Filha de escritor, Sheila Maria Guimarães de Sá, 55, conta que o gosto pela literatura iniciou na infância. Cega desde os 28 anos, quando teve descolamento da retina e perdeu totalmente a visão ela é uma leitora compulsiva. ;Desde pequena eu lia muito, meu pai sempre comprava livros e, quando não conseguia ler, ele lia para mim. Na adolescência eu comecei a escrever histórias, tive um poema publicado. Mas tem muito tempo que não escrevo, foi bom ter essa oportunidade;, relata. ;O livro abre um outro mundo, um universo do autor que você mergulha. Para mim, projeto representa inclusão, superação e desmistificação da deficiência em si. Não é uma cegueira ou a baixa visão que nos faz diferente. A literatura e a oportunidade de publicação nos coloca par em par;, ressalta.


Com a vivência na Biblioteca Braille Dorina Nowill, Sheila escolheu falar sobre sua vivência com os livros e o que a biblioteca significa para ela. Um espaço de inclusão, com obras literárias acessíveis que possibilitou ela viajar em outros mundos e culturas. Bibliotecária e massoterapeuta, Sheila explica que, com a dificuldade de redigir, mandou o texto em áudio para a transcrição. ;Foi uma forma que eu encontrei para poder participar e contribuir com o projeto;, afirma.O sentimento de gratidão com a Biblioteca Dorina Nowill também é tema do texto enviado pelo servidor público Leonardo Antônio Moraes Filho, 42. Ele perdeu a visão aos 12 anos de idade e encontrou nos livros um novo universo. Com apoio da família e de pessoas próximas ele se adaptou, aprendeu braille, concluiu os estudos e, atualmente, repassa o conhecimento para outras pessoas com deficiência visual. Trabalhou durante 20 anos na biblioteca e o espaço ganhou um carinho na memória de Leonardo. ;Foi um trabalho que me trouxe satisfação. Da forma que eu fui acolhido e a importância que aquele espaço representa para as pessoas com deficiência visual. Com toda essa bagagem eu resolvi falar sobre a gratidão que eu tenho pela biblioteca;, relata.


Para além da capital federal, a iniciativa ganhou adeptos com representante de Santa Catarina. Michelle Belattu, 38, mora em Florianópolis e ficou sabendo do projeto através de uma publicação nas redes sociais. ;Vi o anúncio em um grupo no Facebook, achei interessante e decidi participar;, conta Michelle que tem baixa visão. Ela ficou surpresa por saber que a iniciativa era no Distrito Federal. ;Cheguei a mandar mensagem para saber se poderia participar. Fiquei muito feliz quando a resposta foi sim. A gente está vivendo coisa que antes não vivia, o ano de pandemia nos permitiu isso. Ampliar o acesso;, pontua.

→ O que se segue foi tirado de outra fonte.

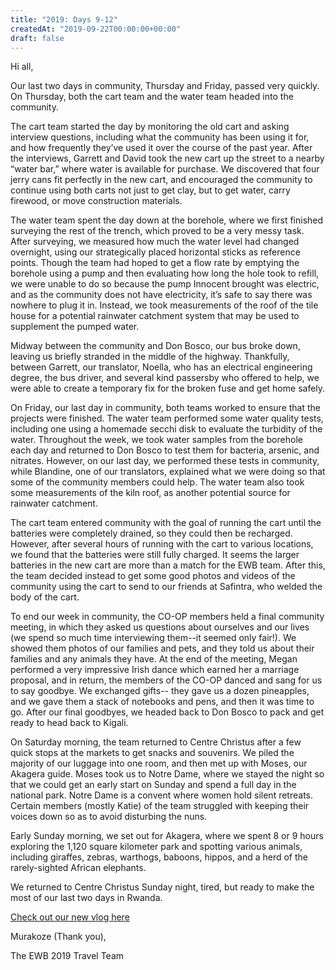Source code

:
 ```yaml
---
title: "2019: Days 9-12"
createdAt: "2019-09-22T00:00:00+00:00"
draft: false
---
```

Hi all,

Our last two days in community, Thursday and Friday, passed very quickly. On Thursday, both the cart team and the water team headed into the community. 

The cart team started the day by monitoring the old cart and asking interview questions, including what the community has been using it for, and how frequently they’ve used it over the course of the past year. After the interviews, Garrett and David took the new cart up the street to a nearby “water bar,” where water is available for purchase. We discovered that four jerry cans fit perfectly in the new cart, and encouraged the community to continue using both carts not just to get clay, but to get water, carry firewood, or move construction materials. 

The water team spent the day down at the borehole, where we first finished surveying the rest of the trench, which proved to be a very messy task. After surveying, we measured how much the water level had changed overnight, using our strategically placed horizontal sticks as reference points. Though the team had hoped to get a flow rate by emptying the borehole using a pump and then evaluating how long the hole took to refill, we were unable to do so because the pump Innocent brought was electric, and as the community does not have electricity, it’s safe to say there was nowhere to plug it in. Instead, we took measurements of the roof of the tile house for a potential rainwater catchment system that may be used to supplement the pumped water. 

Midway between the community and Don Bosco, our bus broke down, leaving us briefly stranded in the middle of the highway. Thankfully, between Garrett, our translator, Noella, who has an electrical engineering degree, the bus driver, and several kind passersby who offered to help, we were able to create a temporary fix for the broken fuse and get home safely. 

On Friday, our last day in community, both teams worked to ensure that the projects were finished. The water team performed some water quality tests, including one using a homemade secchi disk to evaluate the turbidity of the water. Throughout the week, we took water samples from the borehole each day and returned to Don Bosco to test them for bacteria, arsenic, and nitrates. However, on our last day, we performed these tests in community, while Blandine, one of our translators, explained what we were doing so that some of the community members could help. The water team also took some measurements of the kiln roof, as another potential source for rainwater catchment. 

The cart team entered community with the goal of running the cart until the batteries were completely drained, so they could then be recharged. However, after several hours of running with the cart to various locations, we found that the batteries were still fully charged. It seems the larger batteries in the new cart are more than a match for the EWB team. After this, the team decided instead to get some good photos and videos of the community using the cart to send to our friends at Safintra, who welded the body of the cart. 

To end our week in community, the CO-OP members held a final community meeting, in which they asked us questions about ourselves and our lives (we spend so much time interviewing them--it seemed only fair!). We showed them photos of our families and pets, and they told us about their families and any animals they have. At the end of the meeting, Megan performed a very impressive Irish dance which earned her a marriage proposal, and in return, the members of the CO-OP danced and sang for us to say goodbye. We exchanged gifts-- they gave us a dozen pineapples, and we gave them a stack of notebooks and pens, and then it was time to go. After our final goodbyes, we headed back to Don Bosco to pack and get ready to head back to Kigali.

On Saturday morning, the team returned to Centre Christus after a few quick stops at the markets to get snacks and souvenirs. We piled the majority of our luggage into one room, and then met up with Moses, our Akagera guide. Moses took us to Notre Dame, where we stayed the night so that we could get an early start on Sunday and spend a full day in the national park. Notre Dame is a convent where women hold silent retreats. Certain members (mostly Katie) of the team struggled with keeping their voices down so as to avoid disturbing the nuns.

 Early Sunday morning, we set out for Akagera, where we spent 8 or 9 hours exploring the 1,120 square kilometer park and spotting various animals, including giraffes, zebras, warthogs, baboons, hippos, and a herd of the rarely-sighted African elephants. 

We returned to Centre Christus Sunday night, tired, but ready to make the most of our last two days in Rwanda.

[Check out our new vlog here](https://youtu.be/mn1PP6b7Kdc)

Murakoze (Thank you),

The EWB 2019 Travel Team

Para o professor Antônio Leitão, 62, consultor do projeto, essa iniciativa tem um peso muito grande. ;Vai dar vez e voz para as pessoas com deficiência visual e que tem informação de qualidade para repassar. É uma oportunidade de revelar talentos, expor autores e dar a oportunidade de entrar no mercado literário;, afirma. Ele é cego de nascença e relata as dificuldades e preconceito que existem na sociedade. ;O projeto vai trazer à tona muitas questões sobre a visão de mundo e de alma. É um momento ímpar;, destaca.

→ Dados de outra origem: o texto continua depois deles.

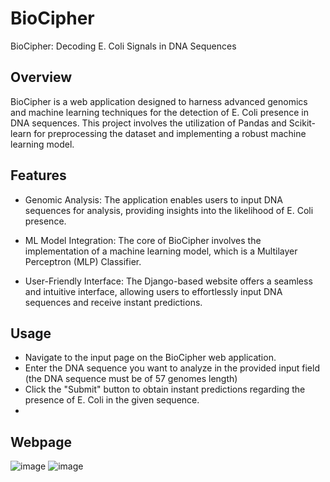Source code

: # BioCipher
BioCipher: Decoding E. Coli Signals in DNA Sequences

## Overview
BioCipher is a web application designed to harness advanced genomics and machine learning techniques for the detection of E. Coli presence in DNA sequences. This project involves the utilization of Pandas and Scikit-learn for preprocessing the dataset and implementing a robust machine learning model.

## Features
- Genomic Analysis: The application enables users to input DNA sequences for analysis, providing insights into the likelihood of E. Coli presence.

- ML Model Integration: The core of BioCipher involves the implementation of a machine learning model, which is a Multilayer Perceptron (MLP) Classifier.
- User-Friendly Interface: The Django-based website offers a seamless and intuitive interface, allowing users to effortlessly input DNA sequences and receive instant predictions.

## Usage
- Navigate to the input page on the BioCipher web application.
- Enter the DNA sequence you want to analyze in the provided input field (the DNA sequence must be of 57 genomes length)
- Click the "Submit" button to obtain instant predictions regarding the presence of E. Coli in the given sequence.
- 
## Webpage
![image](https://github.com/CodeWithTarunika/BioCipher/assets/124036153/a9aad897-b7f2-4ff2-bd6e-bca481759b33)
![image](https://github.com/CodeWithTarunika/BioCipher/assets/124036153/f5a2fdee-a867-4b83-9e04-40bd6cce30db)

A seleção contará com uma curadoria de escritores que vão escolher cerca de 50 textos para a coletânea que será publicada até o final do ano nas edições impressa e em ebook, de acordo com o idealizador do projeto, Andrey do Amaral. ;Temos trabalhos que dá para cinco livros. Quem sabe a gente não consegue fazer uma segunda edição, com outros textos;, avalia. A proposta é publicar mil exemplares impressos em tinta e disponibilizar a versão digital para download gratuito em livrarias e plataformas literárias.